Fidélité à la saison.
C'est un rendez-vous avec d'anciens bonheurs : une odeur de foin, la lumière de
mai, des songeries.
Je connaissais un vieux boulanger qui depuis vingt-cinq ans,
toutes les années, lâchait le pétrin pour arriver là en fin avril.
On revient
changé, le cuir s'endurcit, on ne s'émeut plus, on communique moins avec la
saison.
Puis on est à nouveau touché de fraîcheur, atteint par la grâce.
Une
année, j'étais revenu pour une odeur de genêt ou pour avoir vu dans un chemin
un paysan sous un grand parapluie bleu, un matin de petite pluie de mai.
On ne sait pas pourquoi on revient.
Manger des cerises, se crever moins que sur
un chantier? Ça aussi.
On vient compter ses années, là, pour que l'année
compte, pour avoir vécu un printemps de plus, s'être senti sur terre au retour
de mai.
C'est une fête que le saisonnier se donne.
II recueille le printemps un
bon mois.
On ne le sent nulle part si bien que perché sur un cerisier, pieds nus sur les
branches et dos nu au vent, une épaule à l'ombre et l'autre au soleil, du vrai de
Provence.
Les grimpées donnent au cueilleur une souplesse de gymnaste.
A
terre, en cueillant les branches basses, il sent l'herbe sous ses pieds nus.
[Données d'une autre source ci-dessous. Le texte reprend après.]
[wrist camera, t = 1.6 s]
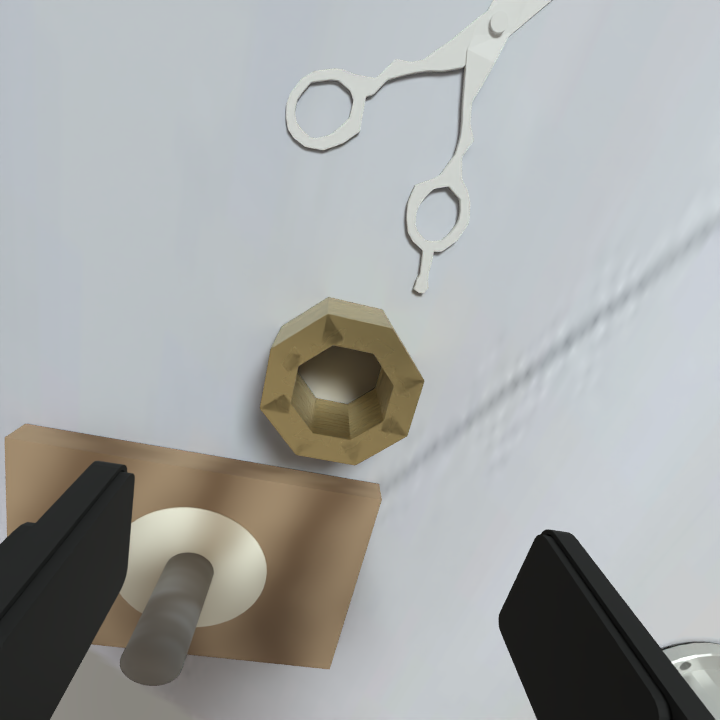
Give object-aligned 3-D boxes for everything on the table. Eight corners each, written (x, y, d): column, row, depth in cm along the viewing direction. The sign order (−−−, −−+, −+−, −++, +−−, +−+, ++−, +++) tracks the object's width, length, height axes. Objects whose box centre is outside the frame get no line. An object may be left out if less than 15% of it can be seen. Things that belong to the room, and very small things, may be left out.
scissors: (252, 145, 18) (593, -340, 14) (255, 148, 19) (580, -312, 15) (421, 295, 21) (752, -75, 17) (418, 293, 22) (734, -63, 18)
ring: (419, 318, 22) (437, 338, 18) (385, 432, 24) (395, 472, 20) (288, 287, 21) (279, 302, 17) (265, 409, 23) (252, 447, 19)
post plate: (378, 483, 25) (395, 578, 18) (329, 647, 29) (328, 772, 22) (25, 423, 22) (-105, 509, 16) (27, 613, 26) (-75, 744, 20)
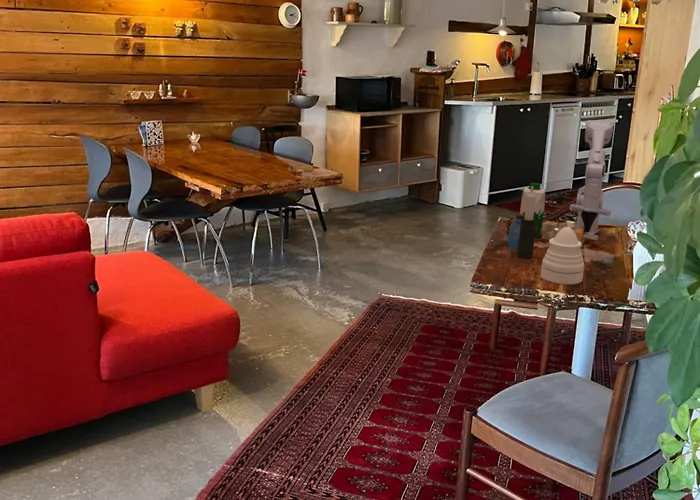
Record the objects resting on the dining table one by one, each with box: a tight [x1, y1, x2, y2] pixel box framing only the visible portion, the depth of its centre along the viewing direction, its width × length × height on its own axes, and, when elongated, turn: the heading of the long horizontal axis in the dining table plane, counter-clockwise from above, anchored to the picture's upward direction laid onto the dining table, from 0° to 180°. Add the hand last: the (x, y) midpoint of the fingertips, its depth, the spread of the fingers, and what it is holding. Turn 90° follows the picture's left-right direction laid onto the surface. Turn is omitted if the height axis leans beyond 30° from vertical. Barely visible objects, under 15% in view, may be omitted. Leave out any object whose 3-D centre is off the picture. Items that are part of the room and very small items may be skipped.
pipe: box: [554, 227, 599, 242], centre depth 254 cm, size 20×2×2 cm, turn 54°
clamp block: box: [541, 220, 559, 241], centre depth 259 cm, size 4×5×6 cm
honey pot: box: [540, 220, 585, 285], centre depth 213 cm, size 13×13×18 cm
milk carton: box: [519, 182, 546, 239], centre depth 261 cm, size 9×9×20 cm
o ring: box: [576, 226, 587, 244], centre depth 252 cm, size 2×6×6 cm, turn 144°
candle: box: [516, 186, 536, 260], centre depth 232 cm, size 5×5×25 cm
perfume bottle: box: [507, 213, 525, 250], centre depth 246 cm, size 6×6×12 cm
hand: (587, 231), depth 250 cm, fingers closed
L'hiver, dans de gros souliers, on a promené un cadavre, un homme blanc qui
marche sans plaisir.
Aux cerises, on redevient nègre, gitano, les reins heureux
en marchant.
Pas seulement les reins, chaque fibre, les muscles se jouent soie
par soie.
Il y avait longtemps qu'on ne respirait plus ou qu'on respirait neutre
comme en dormant.
De nouveau, on respire comme avec un nez de chien.
On ne
respire pas, on boit l'air par petits coups et grandes gorgées avec les narines.
Les moments sont nombreux où l'on se sent vivant, réveillé au monde.
Georges NAVEL, Travaux.
organisation du devoir
Le libellé indique deux directions, le désir de revenir participer aux travaux des champs
et la communion avec le monde naturel.
On peut effectivement regrouper des
expressions, des phrases, des passages selon ces deux idées.
D'un côté, ce qui est
relativement technique, les considérations un peu prosaïques comme «manger des
cerises, se crever moins au travail», de l'autre, toutes les comparaisons du dernier
paragraphe.
Cette répartition a l'inconvénient de séparer des éléments assez voisins.
Le
travail et l'amour de la nature se mêlent intimement.
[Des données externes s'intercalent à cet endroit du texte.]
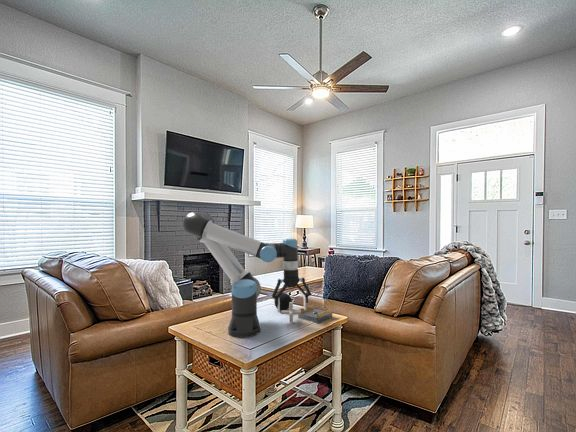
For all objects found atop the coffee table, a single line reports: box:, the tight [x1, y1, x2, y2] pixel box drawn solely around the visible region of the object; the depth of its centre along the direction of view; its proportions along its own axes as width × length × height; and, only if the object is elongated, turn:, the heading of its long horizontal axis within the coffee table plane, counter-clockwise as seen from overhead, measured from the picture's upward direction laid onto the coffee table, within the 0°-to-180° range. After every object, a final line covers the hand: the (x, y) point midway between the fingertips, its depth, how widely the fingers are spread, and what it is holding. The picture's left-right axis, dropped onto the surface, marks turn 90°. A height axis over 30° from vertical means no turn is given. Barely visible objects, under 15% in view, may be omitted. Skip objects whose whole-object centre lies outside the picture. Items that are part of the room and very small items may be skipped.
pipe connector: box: [280, 301, 301, 324], centre depth 162 cm, size 10×10×10 cm
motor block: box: [297, 304, 333, 324], centre depth 169 cm, size 13×13×4 cm
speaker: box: [273, 292, 293, 312], centre depth 182 cm, size 10×10×10 cm
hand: (292, 310), depth 162 cm, fingers open, 13 cm apart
Donc, tout en conservant ces idées,
il semble préférable de trouver une organisation plus nette.
On accordera une attention particulière «aux procédés», étude que l'on intégrera dans le
développement.
Le texte est dominé par la question : « Pourquoi vient-on à la récolte?»
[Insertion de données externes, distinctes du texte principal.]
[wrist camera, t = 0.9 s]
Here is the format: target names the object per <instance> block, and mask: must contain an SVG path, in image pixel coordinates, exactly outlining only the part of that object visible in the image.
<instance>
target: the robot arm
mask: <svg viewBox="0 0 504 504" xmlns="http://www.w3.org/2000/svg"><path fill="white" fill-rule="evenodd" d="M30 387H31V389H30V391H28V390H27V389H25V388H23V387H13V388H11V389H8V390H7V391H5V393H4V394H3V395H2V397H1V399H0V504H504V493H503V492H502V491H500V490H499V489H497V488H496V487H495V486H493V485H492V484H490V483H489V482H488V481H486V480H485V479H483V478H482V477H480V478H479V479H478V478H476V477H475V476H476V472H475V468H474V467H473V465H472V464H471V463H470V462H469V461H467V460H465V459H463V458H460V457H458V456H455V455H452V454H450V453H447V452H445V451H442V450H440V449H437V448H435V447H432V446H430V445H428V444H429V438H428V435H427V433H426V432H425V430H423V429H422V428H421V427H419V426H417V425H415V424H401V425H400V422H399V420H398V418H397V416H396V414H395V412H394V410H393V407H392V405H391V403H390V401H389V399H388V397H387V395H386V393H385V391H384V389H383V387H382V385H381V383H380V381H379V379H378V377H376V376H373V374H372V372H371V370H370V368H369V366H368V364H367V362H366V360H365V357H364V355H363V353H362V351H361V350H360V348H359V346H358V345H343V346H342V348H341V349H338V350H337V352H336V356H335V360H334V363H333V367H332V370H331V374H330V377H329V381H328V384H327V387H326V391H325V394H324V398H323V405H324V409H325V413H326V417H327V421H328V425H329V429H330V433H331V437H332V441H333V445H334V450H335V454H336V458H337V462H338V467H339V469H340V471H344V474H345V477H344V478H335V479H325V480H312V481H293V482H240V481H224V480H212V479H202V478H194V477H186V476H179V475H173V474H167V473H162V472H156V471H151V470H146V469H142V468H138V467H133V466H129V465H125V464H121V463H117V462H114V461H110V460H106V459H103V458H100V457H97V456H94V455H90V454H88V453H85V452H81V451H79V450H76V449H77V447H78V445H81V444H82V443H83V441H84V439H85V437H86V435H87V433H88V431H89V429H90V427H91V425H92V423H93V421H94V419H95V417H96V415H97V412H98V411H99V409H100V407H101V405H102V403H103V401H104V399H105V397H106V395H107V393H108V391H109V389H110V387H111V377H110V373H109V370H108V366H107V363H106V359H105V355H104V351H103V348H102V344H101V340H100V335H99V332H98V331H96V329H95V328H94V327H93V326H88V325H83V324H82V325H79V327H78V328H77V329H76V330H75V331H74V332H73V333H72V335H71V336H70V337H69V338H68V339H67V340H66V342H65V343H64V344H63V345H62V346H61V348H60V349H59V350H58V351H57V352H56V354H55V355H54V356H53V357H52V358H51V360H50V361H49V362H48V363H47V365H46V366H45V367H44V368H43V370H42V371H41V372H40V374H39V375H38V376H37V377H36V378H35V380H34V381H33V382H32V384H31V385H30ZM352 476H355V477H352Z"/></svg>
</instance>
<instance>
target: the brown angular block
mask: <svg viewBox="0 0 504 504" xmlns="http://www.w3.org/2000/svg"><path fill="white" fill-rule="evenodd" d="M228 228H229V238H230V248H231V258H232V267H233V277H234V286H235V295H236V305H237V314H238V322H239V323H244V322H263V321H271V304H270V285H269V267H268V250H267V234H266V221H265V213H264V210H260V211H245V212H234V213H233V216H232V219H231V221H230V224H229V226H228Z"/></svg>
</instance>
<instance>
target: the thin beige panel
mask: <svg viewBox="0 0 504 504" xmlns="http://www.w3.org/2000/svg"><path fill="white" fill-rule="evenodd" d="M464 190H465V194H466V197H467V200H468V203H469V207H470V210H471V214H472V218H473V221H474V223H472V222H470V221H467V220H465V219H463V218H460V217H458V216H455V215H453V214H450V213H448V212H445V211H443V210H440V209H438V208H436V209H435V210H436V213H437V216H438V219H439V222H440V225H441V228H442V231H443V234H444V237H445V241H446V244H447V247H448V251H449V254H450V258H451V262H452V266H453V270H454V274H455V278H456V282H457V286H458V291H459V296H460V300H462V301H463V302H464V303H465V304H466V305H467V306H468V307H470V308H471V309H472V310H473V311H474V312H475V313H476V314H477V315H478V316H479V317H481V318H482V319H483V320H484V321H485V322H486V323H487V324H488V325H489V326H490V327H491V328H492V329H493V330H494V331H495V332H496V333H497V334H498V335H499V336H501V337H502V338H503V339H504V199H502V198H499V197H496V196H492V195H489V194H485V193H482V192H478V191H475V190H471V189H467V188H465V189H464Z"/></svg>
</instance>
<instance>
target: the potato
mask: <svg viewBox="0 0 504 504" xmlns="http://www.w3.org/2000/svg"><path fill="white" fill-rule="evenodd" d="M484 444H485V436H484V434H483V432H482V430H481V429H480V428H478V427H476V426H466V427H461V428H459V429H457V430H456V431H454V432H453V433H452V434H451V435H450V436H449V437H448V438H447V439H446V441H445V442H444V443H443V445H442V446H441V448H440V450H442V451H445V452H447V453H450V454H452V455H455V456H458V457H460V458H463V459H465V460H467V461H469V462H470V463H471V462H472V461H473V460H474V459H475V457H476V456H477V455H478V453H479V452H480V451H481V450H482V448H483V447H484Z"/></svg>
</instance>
Et l'on peut dire que toute la page répond à cette interrogation, même si le second
paragraphe commence par : « On ne sait pas pourquoi on revient.
»
Si les grandes structures ne se dégagent pas clairement du libellé, si elles n'apparaissent
pas lors d'une première lecture, l'élève peut — au brouillon — procéder par petits
regroupements.
Pour le texte proposé, un premier ensemble est évident, celui qui se
rattache aux sensations.
D'abord, «une odeur de foin», «la lumière», un peu plus loin «la
fraîcheur» et à nouveau «une odeur de genêt», «un parapluie bleu»; enfin, tout le
dernier paragraphe décrit une sorte d'euphorie des sensations.
Un deuxième ensemble se rattache au temps.
La notion de fidélité exprime la durée, le
retour des «anciens bonheurs»; l'anecdote du boulanger tourne aussi autour de cette
idée.
Il en est de même lorsque Georges Navel écrit «On vient compter ses années...»
Un troisième thème est perceptible, surtout dans le dernier paragraphe : la dualité entre
l'homme de la civilisation, de l'hiver et l'homme de la nature, du printemps..
»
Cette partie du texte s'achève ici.